Travelling Blind: The Space Needle, Seattle

Updated: Sep 10, 2020

If like me, you suffer from those silly daft moments then you will understand my confusion here...

It’s September 2005, and I’m off to Las Vegas on a hen weekend with 3 of my best friends. I had never been before, and I’m in my early 20s just starting out my travelling experiences. I’m a mum with a young child, so my life pretty much consisted of The Tweenies, Clifford the Big Red Dog and Balamory. So, when I get to Las Vegas and mistake the Stratosphere for the Space Needle, I think I can be excused. I can still name all the Tweenies though!

Now let us jump ahead to 14 years later when I get to visit the real Space Needle. You know the one in Seattle…

Seattle has been on my list for a long time. With so many people saying how Seattle and San Francisco are similar, I knew it would be a place I would love. So, because Jade wanted to visit the University of Washington, Seattle, we added the city of Seattle to our state hopping trip... any excuse!!

Getting Tickets

Although usually we always recommend pre-booking tickets for tourist attractions, we actually hadn’t this time. I had read and been told go up when the weather is good for the best views. So based on the weather forecast for our short stay, we decided which day would be best......and it turned out to be an overcast day. Despite this, visibility was still good.

We decided to walk to the Space Needle from our hotel as it was the best way to see more of the city in the short time we had there. It was only a 20-minute walk but easy to find (I mean you just look up and follow it if you get lost).

Upon arriving, it was quite something, seeing this HUGE structure...I had no idea how big it really was. I was shocked that there were no queue lines but thought maybe the weather had put people off, and it was also late afternoon/early evening.

Purchasing tickets was super easy, Jade did it all on the touch screen kiosks dotted around the base of the Space Needle. There are a few different tickets you can get as they also have botanical gardens you might wish to walk around. However, we just opted for the basic entry as it was getting late, and we would still need feeding.

As we were walking around to the entrance, a Space Needle Customer Advisor came running towards us asking if we had purchased tickets. Jade is holding them in her hand, and we respond flapping them around. He proceeded to take them off her and said give me a minute before heading back to a ticket booth. We were just stood there very confused, like what’s going on? When he returns, he gives us back some tickets and says you can go in for free. We were refunded the $70 back to my card.

Now I did have Rick (my white cane) with me, so we’re not sure if it was because I’m disabled or another reason, but either way, how very kind of them.

The Observation Decks

We walked up the winding slope to enter, there are lots of fun facts and interactive bits in this walk-up, so on a busy day, if there is a big line, it will keep you entertained. You walk through the gift shop to get into an elevator, which then takes you up to the viewing point. In the elevator, a staff member spoke about the Space Needle’s history and how it was actually built for the 1962 fair.
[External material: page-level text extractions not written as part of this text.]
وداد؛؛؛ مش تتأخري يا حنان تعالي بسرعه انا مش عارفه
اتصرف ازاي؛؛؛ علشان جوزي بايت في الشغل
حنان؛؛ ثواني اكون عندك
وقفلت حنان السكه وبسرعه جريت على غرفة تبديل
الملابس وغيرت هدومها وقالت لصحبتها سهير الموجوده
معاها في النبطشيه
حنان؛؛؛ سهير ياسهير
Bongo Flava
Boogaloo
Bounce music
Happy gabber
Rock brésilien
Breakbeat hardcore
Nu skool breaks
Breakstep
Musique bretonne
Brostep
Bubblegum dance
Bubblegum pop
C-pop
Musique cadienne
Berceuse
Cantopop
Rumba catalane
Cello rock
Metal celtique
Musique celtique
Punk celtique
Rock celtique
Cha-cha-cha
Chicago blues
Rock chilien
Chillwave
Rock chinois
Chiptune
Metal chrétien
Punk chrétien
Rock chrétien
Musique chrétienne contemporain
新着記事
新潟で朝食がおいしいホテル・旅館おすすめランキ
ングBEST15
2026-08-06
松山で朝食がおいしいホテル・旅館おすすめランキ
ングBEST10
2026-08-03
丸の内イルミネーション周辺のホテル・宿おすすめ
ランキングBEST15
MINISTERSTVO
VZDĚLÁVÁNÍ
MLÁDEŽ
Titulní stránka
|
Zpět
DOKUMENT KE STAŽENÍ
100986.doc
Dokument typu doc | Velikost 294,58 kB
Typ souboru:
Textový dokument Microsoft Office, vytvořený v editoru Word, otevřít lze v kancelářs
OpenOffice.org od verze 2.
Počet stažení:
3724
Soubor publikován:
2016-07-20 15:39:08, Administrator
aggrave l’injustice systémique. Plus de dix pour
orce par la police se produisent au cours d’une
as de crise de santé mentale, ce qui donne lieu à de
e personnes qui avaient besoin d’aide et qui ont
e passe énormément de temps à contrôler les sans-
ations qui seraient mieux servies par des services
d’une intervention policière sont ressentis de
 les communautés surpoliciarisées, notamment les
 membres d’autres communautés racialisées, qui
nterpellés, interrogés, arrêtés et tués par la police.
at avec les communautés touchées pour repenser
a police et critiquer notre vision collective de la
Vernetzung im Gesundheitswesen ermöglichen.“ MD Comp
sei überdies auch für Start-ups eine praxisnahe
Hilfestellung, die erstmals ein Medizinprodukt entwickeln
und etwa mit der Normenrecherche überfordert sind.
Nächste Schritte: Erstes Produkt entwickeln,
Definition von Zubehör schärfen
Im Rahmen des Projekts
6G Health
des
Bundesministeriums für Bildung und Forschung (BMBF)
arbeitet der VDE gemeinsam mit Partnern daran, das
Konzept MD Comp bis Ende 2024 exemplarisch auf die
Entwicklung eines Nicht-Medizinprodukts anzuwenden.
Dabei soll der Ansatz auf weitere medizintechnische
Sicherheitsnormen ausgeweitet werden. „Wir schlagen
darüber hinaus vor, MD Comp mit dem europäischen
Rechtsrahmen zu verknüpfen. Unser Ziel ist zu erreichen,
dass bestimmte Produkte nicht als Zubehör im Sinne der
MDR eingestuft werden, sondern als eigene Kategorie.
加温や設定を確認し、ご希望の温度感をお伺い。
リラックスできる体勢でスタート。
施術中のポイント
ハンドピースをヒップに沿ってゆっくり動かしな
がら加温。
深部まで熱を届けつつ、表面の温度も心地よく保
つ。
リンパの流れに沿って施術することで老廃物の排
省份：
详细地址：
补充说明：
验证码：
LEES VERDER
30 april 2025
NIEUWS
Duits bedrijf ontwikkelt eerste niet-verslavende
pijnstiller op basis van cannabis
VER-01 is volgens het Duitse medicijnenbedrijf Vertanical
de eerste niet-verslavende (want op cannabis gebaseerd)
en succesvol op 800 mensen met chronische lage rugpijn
There are two floors from which you can observe the city of Seattle, but the lift was only stopping on the top floor when we went. We were able to use the stairs to reach the lower deck.

Once you’re there, you can walk around at your leisure... or stand on the rotating floor and let it do the work for you. The rotating floor is called The Loupe and is known for currently being the world’s first and only rotating glass floor. This can be found on the lower level.

On the upper level, the whole perimeter is a slanted Perspex glass from floor to ceiling. If you are brave enough, you can lean back on this creating a great photo opportunity. However, although I stood in the glass box in the Sears/Willis Tower in Chicago, I wasn’t brave enough for this. We walked around the whole outside edge admiring the views.

The elevators were not working, so getting down the spiral stairs was a challenge, but we managed. We walked around looking at the views and getting photos at the Skyhigh Selfie photo opportunity stands. This is actually really cool; you pop your email address into the device, and it takes your photo and emails it to you.

There are lots of food and drink stands and more facts on boards and plaques about the needle scattered around. It wasn’t too busy, so we didn’t feel we needed to be up there that long. As the sun was going down, we decided it was time to leave as we needed to go and stuff our faces with some delicious local cuisine.